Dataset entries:
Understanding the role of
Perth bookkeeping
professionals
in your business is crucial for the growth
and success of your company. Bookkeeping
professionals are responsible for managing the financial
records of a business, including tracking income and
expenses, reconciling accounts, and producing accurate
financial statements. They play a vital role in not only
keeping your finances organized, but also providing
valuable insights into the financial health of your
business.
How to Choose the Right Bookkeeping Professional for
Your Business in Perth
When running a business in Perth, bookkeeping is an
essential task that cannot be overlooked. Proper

Exercise aim: Which lines run from the one holding "How to Choose" through the end of the data? Write them out exactly, ends included, and add nothing.

Exercise output:
How to Choose the Right Bookkeeping Professional for
Your Business in Perth
When running a business in Perth, bookkeeping is an
essential task that cannot be overlooked. Proper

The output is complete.